Le stesse minacce sono arrivate agli ospiti che in precedenza avevano denunciato in diretta questa situazione e, per questo motivo, Giletti ha voluto mettere al corrente i suoi telespettatori dell’accaduto:

“Ho fatto una telefonata a una persona che è venuta in questa trasmissione a denunciare un certo tipo di collusioni che ci sono con i poteri forti in Sicilia. Questa persona mi ha detto: ‘Io temo adesso per la mia vita’. È stato attaccata per aver detto queste cose in questa trasmissione. Questa persona è il Capo di Riscossioni in Sicilia, l’avvocato Fiumefreddo. Ho chiamato un’altra persona, il capo della protezione Civile in Calabria, Carlo Tansi, anche lui è stato minacciato di morte. Queste persone hanno parlato in questa trasmissione e sono state minacciate per aver detto certe cose qui, io mi sento responsabile”.

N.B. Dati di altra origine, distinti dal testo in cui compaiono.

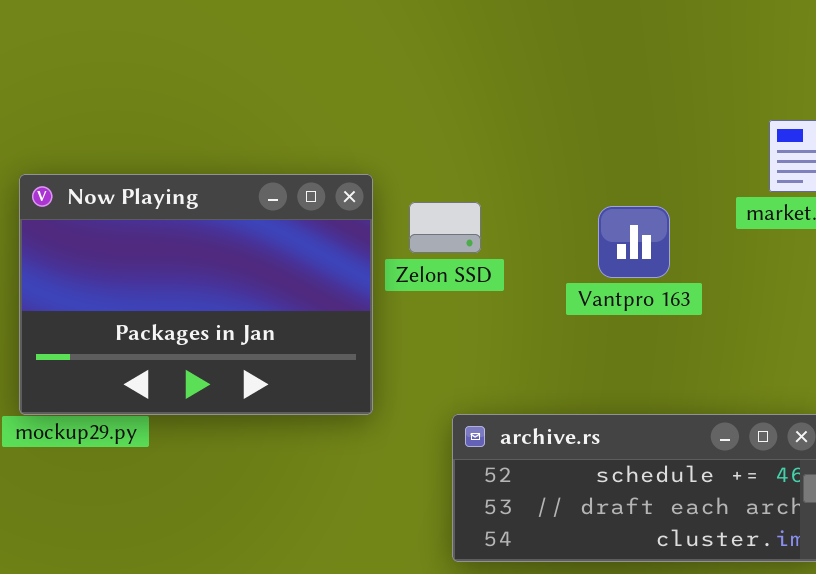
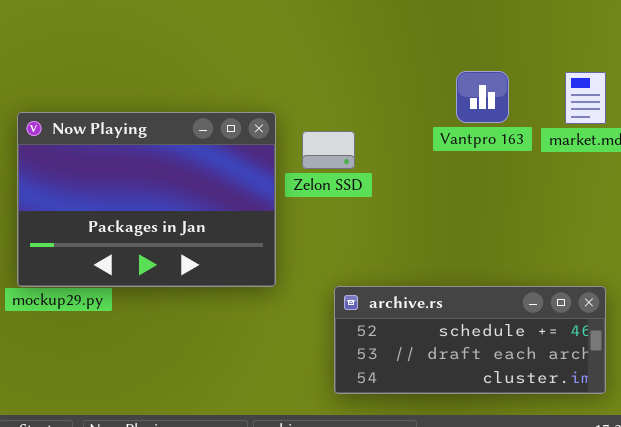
Vantpro 163: [598,206,670,278] -> [456,71,509,123], moved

Il presentatore, così, si è rivolto in diretta agli autori di minacce così pesanti e, senza paura, ha dichiarato la sua presa di posizione coraggiosa:

“A questi signori, che ci stanno seguendo, dico che le minacce e le pressioni, che ho ricevuto anche io questa settimana, per me sono solo uno stimolo ad andare avanti e rispettare persone come loro, persone di cui l’Italia dovrebbe essere contenta, persone sulle quali poggiare il futuro, oltre al presente. A loro dico che sono qua,  fin quando mi lasceranno stare in questo posto, io sono con loro e L’Arena è aperta per loro”.